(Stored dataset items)
###

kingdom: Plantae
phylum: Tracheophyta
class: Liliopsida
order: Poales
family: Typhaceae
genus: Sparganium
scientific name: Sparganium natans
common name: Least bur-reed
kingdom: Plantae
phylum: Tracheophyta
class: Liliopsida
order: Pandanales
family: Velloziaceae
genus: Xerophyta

###

Exercise brief:
Pull every line from all of the rows above and reproduce each one word for word, keeping the original order.

Response to this task:
kingdom: Plantae
phylum: Tracheophyta
class: Liliopsida
order: Poales
family: Typhaceae
genus: Sparganium
scientific name: Sparganium natans
common name: Least bur-reed
kingdom: Plantae
phylum: Tracheophyta
class: Liliopsida
order: Pandanales
family: Velloziaceae
genus: Xerophyta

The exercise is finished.